[NB I am NOT stalling on my attempt to answer “Inflation Questions” [https://thomaslhutcheson.substack.com/p/inflation-questions] But if It is worth PIIE’s trouble to present Bernanke and Blanchard’s conclusions on pandemic inflation, something I have written about previously [https://thomaslhutcheson.substack.com/p/the-lessons-of-pandemic-inflation], the least I could do is comment.]
Ben S. Bernanke (Brookings Institution) and Olivier Blanchard (PIIE)
In a collaborative project with ten central banks, Bernanke and Blanchard investigate the causes of the pandemic-era global inflation, building on their work for the United States.
KEY TAKEAWAYS
1. Global pandemic-era inflation resulted primarily from supply disruptions and sharp increases in food and energy prices; the inflationary effects of these supply shocks have not persisted, however, in part due to the credibility of central bank inflation targets.
As the effects of supply shocks have subsided, tight labor markets, and the resulting rises in nominal wages, have become more important sources of inflation in many countries.
In a number of countries, including the United States, curbing wage inflation and returning price inflation to target may require a period of modestly higher unemployment.
Marcus Nunes has a take on this that I am sympathetic with [https://marcusnunes.substack.com/p/the-phillips-curve-mentality-lives] but my own is different. B&B’s conclusions for the US are not so much wrong, as not giving good guidance for monetary policy to deal with future large economic shocks. My alternative applies to the US. I think some would apply more generally, but I am addressing this could apply elsewhere, but that is not my claim.

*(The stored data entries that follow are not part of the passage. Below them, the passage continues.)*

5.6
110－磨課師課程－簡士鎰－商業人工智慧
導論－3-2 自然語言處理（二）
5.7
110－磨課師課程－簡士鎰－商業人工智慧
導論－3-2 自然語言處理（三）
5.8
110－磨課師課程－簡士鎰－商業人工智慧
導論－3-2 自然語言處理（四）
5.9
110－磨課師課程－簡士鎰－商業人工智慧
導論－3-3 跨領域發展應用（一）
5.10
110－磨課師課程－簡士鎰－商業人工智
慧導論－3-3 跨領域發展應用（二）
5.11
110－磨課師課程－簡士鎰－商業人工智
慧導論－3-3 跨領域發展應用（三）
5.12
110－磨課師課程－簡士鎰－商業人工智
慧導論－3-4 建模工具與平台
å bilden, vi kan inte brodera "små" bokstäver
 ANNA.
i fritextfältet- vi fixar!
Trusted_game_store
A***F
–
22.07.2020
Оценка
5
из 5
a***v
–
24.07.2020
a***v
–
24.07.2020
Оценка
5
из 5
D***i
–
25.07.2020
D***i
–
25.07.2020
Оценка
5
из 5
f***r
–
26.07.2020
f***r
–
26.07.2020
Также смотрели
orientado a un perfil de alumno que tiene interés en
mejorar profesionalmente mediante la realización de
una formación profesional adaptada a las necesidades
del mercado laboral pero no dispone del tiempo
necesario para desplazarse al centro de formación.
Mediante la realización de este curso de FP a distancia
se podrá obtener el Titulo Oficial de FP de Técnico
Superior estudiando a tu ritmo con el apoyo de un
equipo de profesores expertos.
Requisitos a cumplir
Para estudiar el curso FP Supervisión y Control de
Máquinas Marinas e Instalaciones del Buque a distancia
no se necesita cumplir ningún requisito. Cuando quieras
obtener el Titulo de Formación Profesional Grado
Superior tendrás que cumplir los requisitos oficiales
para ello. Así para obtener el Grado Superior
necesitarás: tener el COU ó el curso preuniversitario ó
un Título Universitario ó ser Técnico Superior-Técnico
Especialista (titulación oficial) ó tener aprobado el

Proceeding through the three takeaways:
Global pandemic-era inflation resulted from the Fed dealing with supply disruptions, the sharp increases in food and energy prices sparked by the Russian invasion of Ukraine, but most of all the interruption in ordinary commercial and social interactions [“lockdown”] and the shift in demand patterns that entailed. B&B fail to give the Fed credit for facilitating the adjustment of the economy to these shocks with over-target inflation. Inflation _did_ rise higher and persist longer than necessary – TIPS inflation expectations rose above target (actual inflation was already above target) in September 2021 -- yet the Fed did not begin to raise the EFFR until March 2022. This error was better than the opposite error of not creating enough inflation to facilitate adjustment, but an error, a very damaging error for the Biden Administration, but just an error nonetheless. And inflation expectations started dropping back to target levels when the Fed began raising the EFFR.

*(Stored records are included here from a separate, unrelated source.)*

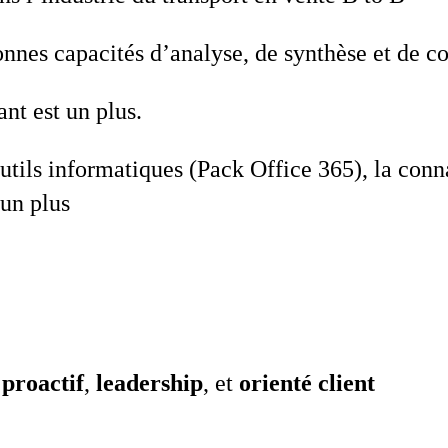
onnes capacités d’analyse, de synthèse et de 
ant est un plus.
outils informatiques (Pack Office 365), la con
 un plus
,
proactif
,
leadership
, et
orienté client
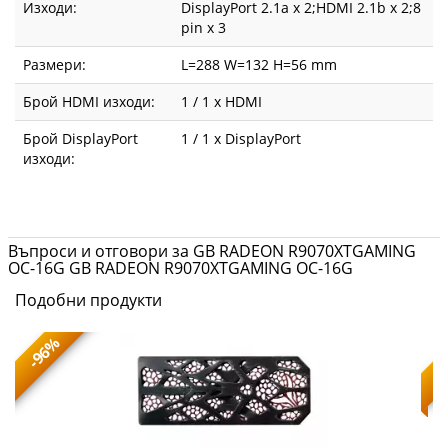
Изходи:
DisplayPort 2.1a x 2;HDMI 2.1b x 2;8
pin x 3
Размери:
L=288 W=132 H=56 mm
Брой HDMI изходи:
1 / 1 x HDMI
Брой DisplayPort
1 / 1 x DisplayPort
изходи:
Въпроси и отговори за GB RADEON R9070XTGAMING
OC-16G GB RADEON R9070XTGAMING OC-16G
Подобни продукти
-96%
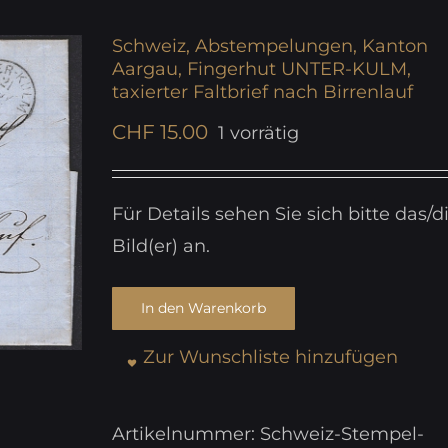
Schweiz, Abstempelungen, Kanton
Aargau, Fingerhut UNTER-KULM,
taxierter Faltbrief nach Birrenlauf
CHF
15.00
1 vorrätig
Für Details sehen Sie sich bitte das/d
Bild(er) an.
In den Warenkorb
Zur Wunschliste hinzufügen
Artikelnummer:
Schweiz-Stempel-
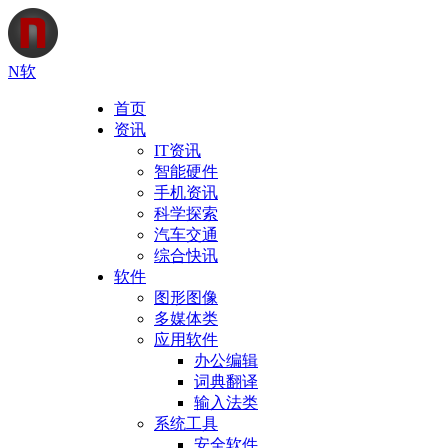
N软
首页
资讯
IT资讯
智能硬件
手机资讯
科学探索
汽车交通
综合快讯
软件
图形图像
多媒体类
应用软件
办公编辑
词典翻译
输入法类
系统工具
安全软件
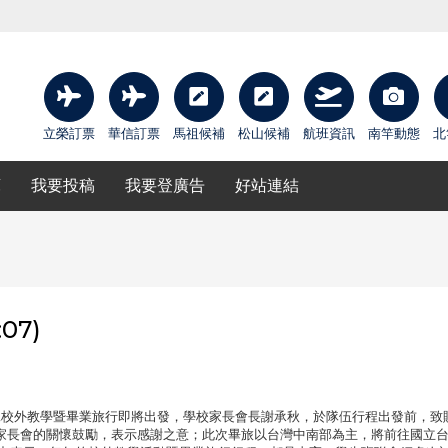
立榮訂票
華信訂票
馬祖候補
松山候補
航班資訊
南竿動態
北
庫
我要投稿
我要登廣告
好站連結
07)
二校外教學暨畢業旅行即將出發，學校家長會長謝承秋，於隊伍行程出發前，致
家長會的關懷鼓勵，表示感謝之意；此次畢旅以台灣中南部為主，將前往國立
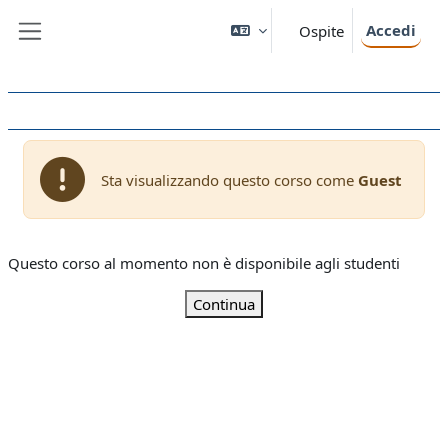
Vai al contenuto principale
Accedi
Ospite
Pannello laterale
Sta visualizzando questo corso come
Guest
Questo corso al momento non è disponibile agli studenti
Continua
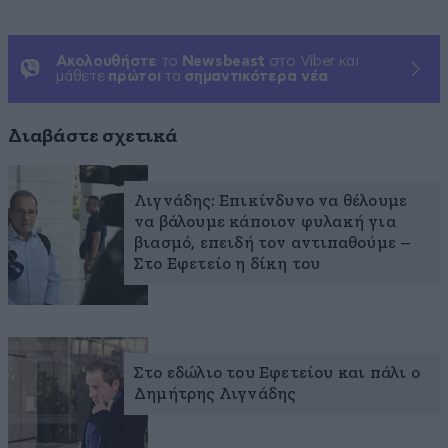
Ακολουθήστε
το
Newsbeast
στο Viber και
μάθετε
πρώτοι
τα
σημαντικότερα νέα
Διαβάστε σχετικά
Λιγνάδης: Επικίνδυνο να θέλουμε
να βάλουμε κάποιον φυλακή για
βιασμό, επειδή τον αντιπαθούμε –
Στο Εφετείο η δίκη του
Στο εδώλιο του Εφετείου και πάλι ο
Δημήτρης Λιγνάδης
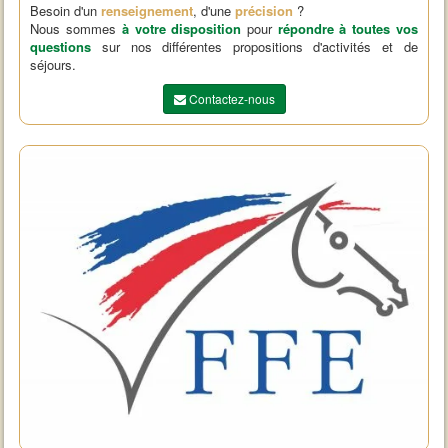
Besoin d'un
renseignement
, d'une
précision
?
Nous sommes
à votre disposition
pour
répondre à toutes vos
questions
sur nos différentes propositions d'activités et de
séjours.
Contactez-nous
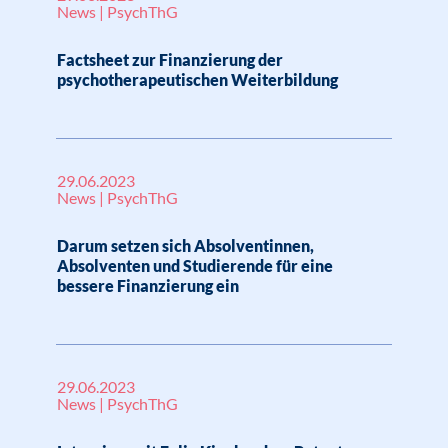
News | PsychThG
Factsheet zur Finanzierung der
psychotherapeutischen Weiterbildung
29.06.2023
News | PsychThG
Darum setzen sich Absolventinnen,
Absolventen und Studierende für eine
bessere Finanzierung ein
29.06.2023
News | PsychThG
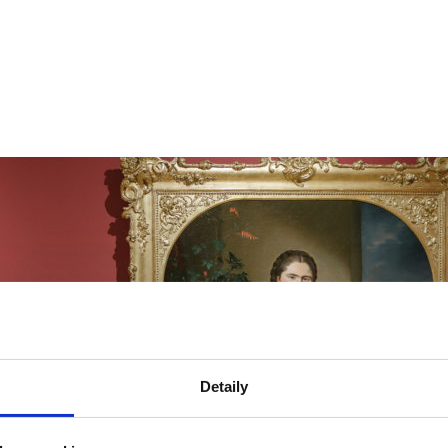
– Príbehy troch generácií
Detaily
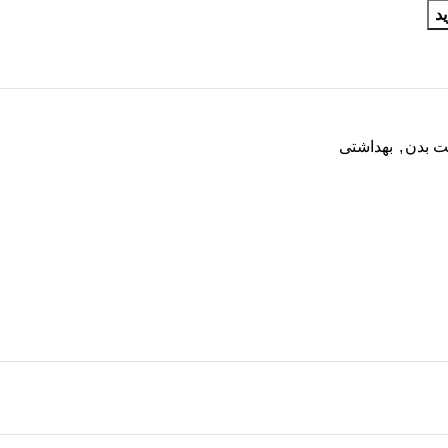
د
ت بدن
,
بهداشتی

Real wages have indeed recovered and in principle could have risen so much as to constitute a new shock for monetary policy to deal with. But I do not think the “excess” over-target inflation should be attributed to the Fed trying to reduce real wage growth to sustain employment growth. Sometimes a cigar is just a cigar.

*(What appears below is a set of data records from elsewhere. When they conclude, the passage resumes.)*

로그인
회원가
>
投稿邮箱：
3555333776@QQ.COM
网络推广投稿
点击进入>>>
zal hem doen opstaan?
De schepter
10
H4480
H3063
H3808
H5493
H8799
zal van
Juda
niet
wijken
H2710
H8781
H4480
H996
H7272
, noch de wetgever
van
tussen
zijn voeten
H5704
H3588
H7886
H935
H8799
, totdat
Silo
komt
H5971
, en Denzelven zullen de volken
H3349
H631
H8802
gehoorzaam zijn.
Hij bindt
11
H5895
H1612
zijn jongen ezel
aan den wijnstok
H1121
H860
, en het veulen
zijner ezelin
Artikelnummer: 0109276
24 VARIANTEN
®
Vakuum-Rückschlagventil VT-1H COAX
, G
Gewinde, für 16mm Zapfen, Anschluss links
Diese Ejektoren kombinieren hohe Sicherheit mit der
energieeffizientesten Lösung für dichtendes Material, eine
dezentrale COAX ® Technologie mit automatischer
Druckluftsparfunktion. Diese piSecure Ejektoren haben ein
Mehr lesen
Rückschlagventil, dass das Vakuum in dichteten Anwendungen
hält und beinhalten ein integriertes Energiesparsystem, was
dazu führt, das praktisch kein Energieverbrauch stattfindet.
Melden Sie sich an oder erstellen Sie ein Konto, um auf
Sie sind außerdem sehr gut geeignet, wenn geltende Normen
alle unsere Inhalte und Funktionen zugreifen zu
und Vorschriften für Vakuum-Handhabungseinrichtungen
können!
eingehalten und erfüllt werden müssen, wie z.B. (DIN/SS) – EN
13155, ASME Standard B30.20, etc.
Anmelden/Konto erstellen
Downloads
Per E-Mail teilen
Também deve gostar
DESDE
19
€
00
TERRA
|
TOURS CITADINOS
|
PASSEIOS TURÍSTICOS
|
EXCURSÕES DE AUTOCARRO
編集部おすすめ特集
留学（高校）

3. Whether getting PCE inflation down to the Fed’s 2% target -- discounting the slow-moving owner-occupied housing target, it is just about there already -- will result in modestly higher unemployment is an open question. It is, however, a mistake to _assume_ that achieving the target _requires_ higher unemployment. The low unemployment rate should play no role in the Fed’s decision as to when target inflation has been achieved. That would be to rely on the Phillips Curve that Nunes rightly rails against.
[Standard bleg: Although my style is know-it-all-ism, I do sometime entertain the thought that, here and there, I might be mistaken on some minor detail. I would welcome comments on these views.]